How safe is it to consume imported farmed warm water shrimp? …and does this match consumer perceptions?

Sponsored by the Seafood Importers’ and Processors’ Alliance, we have recently conducted a risk assessment of shrimp products available to consumers in the EU using the EU’s database of imported consignments which have failed regulations, the Rapid Alert System for Food and Feeds (RASFF). The RASFF database gives details on the place of origin, species and violation for all imported food and feed products. We used the contamination data from 1997 to 2015 to calculate an Allowable Daily Intake (ADI) of shrimp products. We characterised all of the violations by contamination type (antimicrobial, heavy metal, bacteria, spoilage, persistent organic pollutants, excess additives) or inadequate documentation (traceability) and whether they were farmed or wild caught where possible. We collected mainstream media articles within the same timeline on shrimp and translations of in English, French, Spanish and German across European media using the Nexis® database and characterised them according to articles about health, traceability, economics, social aspects or environmental impact.

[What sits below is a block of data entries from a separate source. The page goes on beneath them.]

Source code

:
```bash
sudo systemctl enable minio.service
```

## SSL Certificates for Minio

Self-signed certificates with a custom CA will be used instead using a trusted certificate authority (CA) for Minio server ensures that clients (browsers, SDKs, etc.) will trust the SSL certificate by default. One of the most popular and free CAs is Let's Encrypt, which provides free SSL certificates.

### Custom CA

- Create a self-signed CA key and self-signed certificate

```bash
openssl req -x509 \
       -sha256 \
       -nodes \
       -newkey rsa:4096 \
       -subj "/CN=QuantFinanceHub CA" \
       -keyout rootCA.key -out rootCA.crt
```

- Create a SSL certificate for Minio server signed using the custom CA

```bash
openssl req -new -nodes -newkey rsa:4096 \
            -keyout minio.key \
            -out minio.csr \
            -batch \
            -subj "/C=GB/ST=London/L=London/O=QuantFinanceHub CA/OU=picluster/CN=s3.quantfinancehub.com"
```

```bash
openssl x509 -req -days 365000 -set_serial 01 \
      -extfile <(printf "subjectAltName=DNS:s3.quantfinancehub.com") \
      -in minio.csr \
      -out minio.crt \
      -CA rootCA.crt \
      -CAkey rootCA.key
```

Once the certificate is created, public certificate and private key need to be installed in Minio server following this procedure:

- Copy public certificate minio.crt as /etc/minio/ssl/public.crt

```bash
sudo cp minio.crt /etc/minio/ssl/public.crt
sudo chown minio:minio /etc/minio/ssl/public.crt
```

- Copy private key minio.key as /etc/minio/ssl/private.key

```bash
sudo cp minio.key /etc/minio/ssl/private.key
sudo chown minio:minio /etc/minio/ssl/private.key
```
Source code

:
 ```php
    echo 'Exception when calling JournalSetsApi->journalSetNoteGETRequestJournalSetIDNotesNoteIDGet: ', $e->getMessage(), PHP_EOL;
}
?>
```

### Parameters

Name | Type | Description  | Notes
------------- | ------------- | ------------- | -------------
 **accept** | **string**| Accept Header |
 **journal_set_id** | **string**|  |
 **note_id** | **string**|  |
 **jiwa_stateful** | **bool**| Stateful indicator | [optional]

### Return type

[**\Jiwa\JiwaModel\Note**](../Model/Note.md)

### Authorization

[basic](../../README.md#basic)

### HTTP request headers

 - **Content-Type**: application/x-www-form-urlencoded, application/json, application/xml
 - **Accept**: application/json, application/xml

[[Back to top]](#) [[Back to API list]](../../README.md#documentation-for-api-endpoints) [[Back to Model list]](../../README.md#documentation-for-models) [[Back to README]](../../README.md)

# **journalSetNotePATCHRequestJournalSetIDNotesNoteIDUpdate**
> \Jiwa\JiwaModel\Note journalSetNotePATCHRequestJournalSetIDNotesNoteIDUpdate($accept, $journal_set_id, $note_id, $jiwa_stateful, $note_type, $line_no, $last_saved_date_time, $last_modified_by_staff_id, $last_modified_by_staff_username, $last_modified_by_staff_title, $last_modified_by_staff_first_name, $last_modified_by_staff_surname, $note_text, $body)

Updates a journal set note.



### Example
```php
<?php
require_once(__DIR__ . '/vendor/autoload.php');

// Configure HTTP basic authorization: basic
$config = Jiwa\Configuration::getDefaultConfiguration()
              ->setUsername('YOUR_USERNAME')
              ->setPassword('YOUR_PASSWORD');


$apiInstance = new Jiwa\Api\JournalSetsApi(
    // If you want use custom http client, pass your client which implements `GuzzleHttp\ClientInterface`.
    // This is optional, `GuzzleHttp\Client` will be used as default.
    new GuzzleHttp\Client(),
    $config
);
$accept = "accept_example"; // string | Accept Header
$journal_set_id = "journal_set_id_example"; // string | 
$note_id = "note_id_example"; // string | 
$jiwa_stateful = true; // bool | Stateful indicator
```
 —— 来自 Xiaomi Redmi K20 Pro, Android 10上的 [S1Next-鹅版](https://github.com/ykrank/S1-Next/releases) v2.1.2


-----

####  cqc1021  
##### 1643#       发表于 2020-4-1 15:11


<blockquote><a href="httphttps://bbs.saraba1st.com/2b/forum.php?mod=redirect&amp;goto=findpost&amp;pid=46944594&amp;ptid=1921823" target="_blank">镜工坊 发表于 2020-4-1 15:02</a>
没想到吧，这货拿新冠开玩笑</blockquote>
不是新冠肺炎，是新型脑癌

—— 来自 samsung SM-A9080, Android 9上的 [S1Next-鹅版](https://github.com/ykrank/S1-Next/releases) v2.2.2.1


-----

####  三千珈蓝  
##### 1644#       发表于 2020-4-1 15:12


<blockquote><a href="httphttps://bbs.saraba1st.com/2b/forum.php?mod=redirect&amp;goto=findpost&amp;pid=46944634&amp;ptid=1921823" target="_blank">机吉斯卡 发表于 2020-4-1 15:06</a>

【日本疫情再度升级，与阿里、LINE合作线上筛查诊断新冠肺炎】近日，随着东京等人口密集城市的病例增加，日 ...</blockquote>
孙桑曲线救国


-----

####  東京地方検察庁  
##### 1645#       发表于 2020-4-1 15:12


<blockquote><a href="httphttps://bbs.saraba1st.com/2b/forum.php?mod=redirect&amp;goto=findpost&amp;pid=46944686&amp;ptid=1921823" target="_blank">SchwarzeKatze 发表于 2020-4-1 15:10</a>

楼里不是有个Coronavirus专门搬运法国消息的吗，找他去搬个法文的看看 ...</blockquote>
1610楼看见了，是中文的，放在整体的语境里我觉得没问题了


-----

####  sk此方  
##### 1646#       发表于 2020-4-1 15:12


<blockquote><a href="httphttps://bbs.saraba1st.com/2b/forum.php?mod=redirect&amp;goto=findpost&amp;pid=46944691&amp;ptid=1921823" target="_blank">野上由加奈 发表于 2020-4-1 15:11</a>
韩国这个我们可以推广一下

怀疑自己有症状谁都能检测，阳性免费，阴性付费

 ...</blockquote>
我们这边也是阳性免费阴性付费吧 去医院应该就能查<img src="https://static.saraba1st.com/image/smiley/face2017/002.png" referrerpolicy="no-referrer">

From the risk assessment of contamination data, we found that there are consignments that could pose genuine risk to consumers if they had not been with-held. However, there is no way of knowing how much of shrimp imports this represents or if this is at all representative of what is available to consumers. The number of alerts has reduced significantly however, while imports have increased so that now there are around 5 alerts (failed consignments) per 100,000 tonnes of imported shrimp. This has matched the evolution of the RASFF system and EU food law as testing and the process of communicating risk to member states hav become more efficient. We found that that wild shrimp also posed a health risk in some circumstances in the past, particularly due to excessive additives.

We found that the number of mainstream media articles concerning health and traceability, closely matched the number of alerts over the years with peaks in 2002, showing that in this respect the media was well balanced. However, almost all health related articles were about farmed shrimp and negative. After an internet search on “farmed shrimp”, we found that the first 50 sights were predominantly negative but without much scientific basis. They repeated an established narrative of negativity and often sighted the same sources, producing a negative echo chamber that narrowed the discourse rather than providing new information that could empower consumers.

The full findings will be published in a forthcoming article.